Now, New York Attorney General Eliot Spitzer is investigating the transaction and the activities of Messrs. Grubman and Weill, among others, as part of a broad investigation into whether Wall Street firms violated New York State laws by hyping stocks of companies that also were investment-banking clients, possibly misleading investors in the process.
Wall Street Journal Staff Reporter Charles Gasparino contributed to this report
Paging Mr. Rubin...
What's really fascinating is Grubman.....the guy was obviously in bed with the the telecom companies, but he also has to know a lot about what the investment banks..Citi, ML, and JPM did....so, I think he'll roll over real fast....Grubby cold be thekey to a whole lot of fascinating stuff.....which explains why Citi did an incredibly stupid thing in paying him $32 millon to quit..talk about waving a red flag in front of Congress...but they felt it was cheap at the price..
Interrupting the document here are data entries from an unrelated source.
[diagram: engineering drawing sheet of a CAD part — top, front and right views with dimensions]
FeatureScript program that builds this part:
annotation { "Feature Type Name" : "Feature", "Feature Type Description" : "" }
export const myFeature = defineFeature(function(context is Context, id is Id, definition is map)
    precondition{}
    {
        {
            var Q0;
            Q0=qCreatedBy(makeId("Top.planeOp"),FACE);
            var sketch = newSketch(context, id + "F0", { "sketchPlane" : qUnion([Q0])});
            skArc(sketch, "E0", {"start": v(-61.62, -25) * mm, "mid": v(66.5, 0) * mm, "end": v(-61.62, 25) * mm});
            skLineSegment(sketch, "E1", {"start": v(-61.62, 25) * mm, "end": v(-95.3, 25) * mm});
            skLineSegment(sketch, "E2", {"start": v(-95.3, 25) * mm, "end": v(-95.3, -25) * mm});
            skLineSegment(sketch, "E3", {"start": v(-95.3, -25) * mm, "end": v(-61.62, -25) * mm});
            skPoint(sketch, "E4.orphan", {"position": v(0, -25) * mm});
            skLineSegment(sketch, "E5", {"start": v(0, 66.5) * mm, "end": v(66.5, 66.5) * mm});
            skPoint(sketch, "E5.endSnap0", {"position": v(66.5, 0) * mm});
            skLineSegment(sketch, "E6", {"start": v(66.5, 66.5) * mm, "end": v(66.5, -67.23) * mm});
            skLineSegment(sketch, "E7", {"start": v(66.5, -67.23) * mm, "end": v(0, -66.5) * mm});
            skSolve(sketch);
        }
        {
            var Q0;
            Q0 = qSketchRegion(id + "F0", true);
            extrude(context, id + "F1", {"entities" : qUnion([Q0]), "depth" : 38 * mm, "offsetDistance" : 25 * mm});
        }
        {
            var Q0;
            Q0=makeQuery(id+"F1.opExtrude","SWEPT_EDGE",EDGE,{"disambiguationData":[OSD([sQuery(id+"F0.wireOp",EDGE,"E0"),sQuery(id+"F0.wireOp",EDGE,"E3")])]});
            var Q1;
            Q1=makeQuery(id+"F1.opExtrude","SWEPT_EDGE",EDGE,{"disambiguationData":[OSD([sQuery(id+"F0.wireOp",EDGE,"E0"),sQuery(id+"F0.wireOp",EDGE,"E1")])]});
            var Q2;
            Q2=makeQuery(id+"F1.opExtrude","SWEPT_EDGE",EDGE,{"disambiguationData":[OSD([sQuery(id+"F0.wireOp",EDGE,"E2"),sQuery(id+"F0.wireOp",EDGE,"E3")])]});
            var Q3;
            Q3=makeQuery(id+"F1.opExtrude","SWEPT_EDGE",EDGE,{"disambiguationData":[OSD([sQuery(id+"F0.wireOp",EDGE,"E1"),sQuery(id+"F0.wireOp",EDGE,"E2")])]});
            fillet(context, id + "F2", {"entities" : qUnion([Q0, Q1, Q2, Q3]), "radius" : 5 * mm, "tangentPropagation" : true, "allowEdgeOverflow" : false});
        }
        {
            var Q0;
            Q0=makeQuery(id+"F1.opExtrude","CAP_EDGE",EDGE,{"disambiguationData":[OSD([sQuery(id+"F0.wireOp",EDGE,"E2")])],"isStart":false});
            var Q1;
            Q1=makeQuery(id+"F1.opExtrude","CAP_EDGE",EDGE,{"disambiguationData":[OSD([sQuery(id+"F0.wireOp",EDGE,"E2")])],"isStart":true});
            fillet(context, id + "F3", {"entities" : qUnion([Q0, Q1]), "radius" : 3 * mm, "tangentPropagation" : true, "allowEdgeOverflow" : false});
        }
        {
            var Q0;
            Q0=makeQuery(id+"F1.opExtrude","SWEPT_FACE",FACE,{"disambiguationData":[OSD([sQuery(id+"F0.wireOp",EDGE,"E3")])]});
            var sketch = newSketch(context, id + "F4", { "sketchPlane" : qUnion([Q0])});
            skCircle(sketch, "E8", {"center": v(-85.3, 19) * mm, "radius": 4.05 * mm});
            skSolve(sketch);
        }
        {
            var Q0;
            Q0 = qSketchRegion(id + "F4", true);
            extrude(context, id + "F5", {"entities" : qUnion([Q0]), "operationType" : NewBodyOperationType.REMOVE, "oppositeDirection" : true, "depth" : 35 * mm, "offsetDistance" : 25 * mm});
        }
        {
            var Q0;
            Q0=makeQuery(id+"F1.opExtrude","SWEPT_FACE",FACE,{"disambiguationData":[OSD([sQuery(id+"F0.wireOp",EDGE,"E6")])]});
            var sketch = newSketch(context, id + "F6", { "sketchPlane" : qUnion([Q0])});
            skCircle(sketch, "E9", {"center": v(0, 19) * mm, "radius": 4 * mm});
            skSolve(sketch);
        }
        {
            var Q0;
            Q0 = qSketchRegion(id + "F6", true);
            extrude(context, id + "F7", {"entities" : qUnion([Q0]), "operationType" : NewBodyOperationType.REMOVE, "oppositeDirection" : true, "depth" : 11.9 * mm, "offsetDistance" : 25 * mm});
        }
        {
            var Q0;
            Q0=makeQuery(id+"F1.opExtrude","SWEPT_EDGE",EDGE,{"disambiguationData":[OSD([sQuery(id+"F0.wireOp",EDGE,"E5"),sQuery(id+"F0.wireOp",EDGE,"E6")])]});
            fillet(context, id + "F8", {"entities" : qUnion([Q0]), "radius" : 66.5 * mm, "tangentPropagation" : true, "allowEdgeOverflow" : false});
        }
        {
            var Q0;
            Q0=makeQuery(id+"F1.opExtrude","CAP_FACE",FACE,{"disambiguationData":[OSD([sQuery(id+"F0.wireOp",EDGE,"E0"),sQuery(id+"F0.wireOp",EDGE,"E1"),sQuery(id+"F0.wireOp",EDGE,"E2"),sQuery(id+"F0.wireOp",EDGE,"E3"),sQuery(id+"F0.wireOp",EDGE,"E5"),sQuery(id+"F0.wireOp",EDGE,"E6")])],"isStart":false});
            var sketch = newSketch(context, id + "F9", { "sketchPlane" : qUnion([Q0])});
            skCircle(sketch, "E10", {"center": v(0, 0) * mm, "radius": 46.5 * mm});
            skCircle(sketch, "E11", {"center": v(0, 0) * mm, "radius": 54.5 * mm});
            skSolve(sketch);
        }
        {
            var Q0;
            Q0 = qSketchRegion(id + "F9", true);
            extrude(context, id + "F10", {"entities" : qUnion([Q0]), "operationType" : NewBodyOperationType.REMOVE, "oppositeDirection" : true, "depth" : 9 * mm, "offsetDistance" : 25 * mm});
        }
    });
No kidding! I'm Shocked, SHOCKED.....(end of Claude Rains impersonation) {{{snicker}}}}
I think Groobey's $32M bargaining position was, " Hey, I made you guys a bundle, now I'm gonna get my a** sued for big bucks by the investors we all conned. I need a little litigation money. So you better pony up ....or else......."
I believe that Rubin is at Citigroup - and more directly connected to this mess since Salomom Barney Frank is part of Citigroup.
Rubin was at Goldman Sachs before he became part of the Clinton administration.
You got that right.
If any on the money in a retirement vehicle was obtained through fraud, those funds are not exempt from attachment.
Harvard is being investigated for its role in the Mafia's looting of Russia.
Fastow's 3,000 offshore entities used to hide Enron assets are very similar to what the Russian crime bosses did. In fact, they even own banks in the same tax havens Fastow used.